How important is removing gender bias from the interview process? Do gender, race and socio-economic background really impact the hiring decisions of the powers that be in the tech industry?

Aline Lerner, the creator of interviewing.io, believes so. In a Washington Post article about her experience and the background that led her to create her business, reporter Karen Turner shares more of Aline’s story.

Removing Gender Bias from the Interview Process - Tech Savvy Women

Practicing Bias-Free Interviews

Interviewing.io is a platform that allows people to practice technical interviews in a bias-free environment with people from major tech companies such as Google and Twitch. A person’s education, employment history, name and other identifying features are stripped out of the process, leaving only the ability to solve technical problems.

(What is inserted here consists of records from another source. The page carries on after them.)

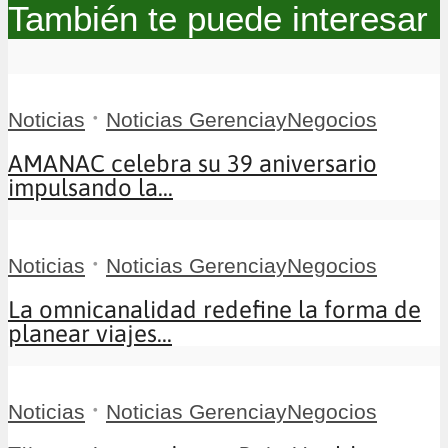
También te puede interesar
•
Noticias
Noticias GerenciayNegocios
AMANAC celebra su 39 aniversario
impulsando la...
•
Noticias
Noticias GerenciayNegocios
La omnicanalidad redefine la forma de
planear viajes...
•
Noticias
Noticias GerenciayNegocios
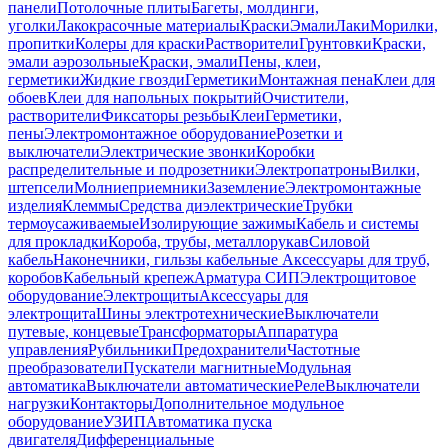
панели
Потолочные плиты
Багеты, молдинги,
уголки
Лакокрасочные материалы
Краски
Эмали
Лаки
Морилки,
пропитки
Колеры для краски
Растворители
Грунтовки
Краски,
эмали аэрозольные
Краски, эмали
Пены, клеи,
герметики
Жидкие гвозди
Герметики
Монтажная пена
Клеи для
обоев
Клеи для напольных покрытий
Очистители,
растворители
Фиксаторы резьбы
Клеи
Герметики,
пены
Электромонтажное оборудование
Розетки и
выключатели
Электрические звонки
Коробки
распределительные и подрозетники
Электропатроны
Вилки,
штепсели
Молниеприемники
Заземление
Электромонтажные
изделия
Клеммы
Средства диэлектрические
Трубки
термоусаживаемые
Изолирующие зажимы
Кабель и системы
для прокладки
Короба, трубы, металлорукав
Силовой
кабель
Наконечники, гильзы кабельные
Аксессуары для труб,
коробов
Кабельный крепеж
Арматура СИП
Электрощитовое
оборудование
Электрощиты
Аксессуары для
электрощита
Шины электротехнические
Выключатели
путевые, концевые
Трансформаторы
Аппаратура
управления
Рубильники
Предохранители
Частотные
преобразователи
Пускатели магнитные
Модульная
автоматика
Выключатели автоматические
Реле
Выключатели
нагрузки
Контакторы
Дополнительное модульное
оборудование
УЗИП
Автоматика пуска
двигателя
Дифференциальные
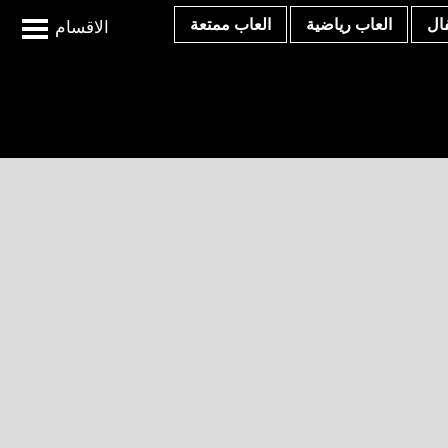
ال
العاب رياضية
العاب ممتعة
الاقسام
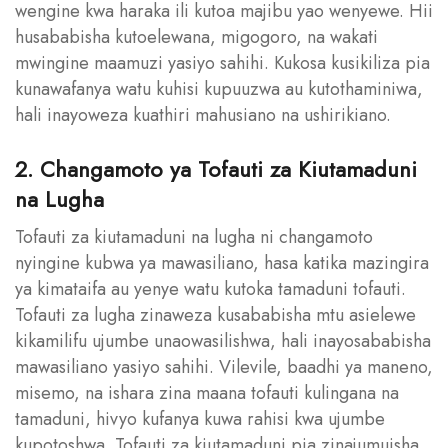
wengine kwa haraka ili kutoa majibu yao wenyewe. Hii
husababisha kutoelewana, migogoro, na wakati
mwingine maamuzi yasiyo sahihi. Kukosa kusikiliza pia
kunawafanya watu kuhisi kupuuzwa au kutothaminiwa,
hali inayoweza kuathiri mahusiano na ushirikiano.
2. Changamoto ya Tofauti za Kiutamaduni
na Lugha
Tofauti za kiutamaduni na lugha ni changamoto
nyingine kubwa ya mawasiliano, hasa katika mazingira
ya kimataifa au yenye watu kutoka tamaduni tofauti.
Tofauti za lugha zinaweza kusababisha mtu asielewe
kikamilifu ujumbe unaowasilishwa, hali inayosababisha
mawasiliano yasiyo sahihi. Vilevile, baadhi ya maneno,
misemo, na ishara zina maana tofauti kulingana na
tamaduni, hivyo kufanya kuwa rahisi kwa ujumbe
kupotoshwa. Tofauti za kiutamaduni pia zinajumuisha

The site includes a voice modulator that changes the tone and inflection of the voice; choosing from gender neutral to the opposite gender. It is an interesting tool that helps people practice interviewing while removing the opportunity for gender bias assumptions being made by those conducting the interview.

The process allows people to practice interviewing but can also lead to onsite interviews for real job openings. Businesses looking for smart people that can solve problems and add value to their team are using Interviewing.io as a resource for finding candidates. So although you may be going just to gain interviewing experience without fear of gender bias, you may actually land an in-person interview.

And if you are someone who struggles with the interview process, this tool allows you to “try, try again.” Basically, the data suggests that the more people returned to the site to try again, the more their performance improved. Lerner tested this: she threw out the users who quit after a bad interview and found that the performance gap between men and women closed.

“In our experience, after two or three interviews, people tend to start finding their groove. Like any other learned skill, practice makes you better,” Lerner said.